Please reproduce every entry below without omitting a single line.
★ ★ ★ ★
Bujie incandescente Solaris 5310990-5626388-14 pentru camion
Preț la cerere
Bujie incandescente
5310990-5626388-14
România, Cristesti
★ ★ ★ ★
Expected answer →
Bujie incandescente Solaris 5310990-5626388-14 pentru camion
Preț la cerere
Bujie incandescente
5310990-5626388-14
România, Cristesti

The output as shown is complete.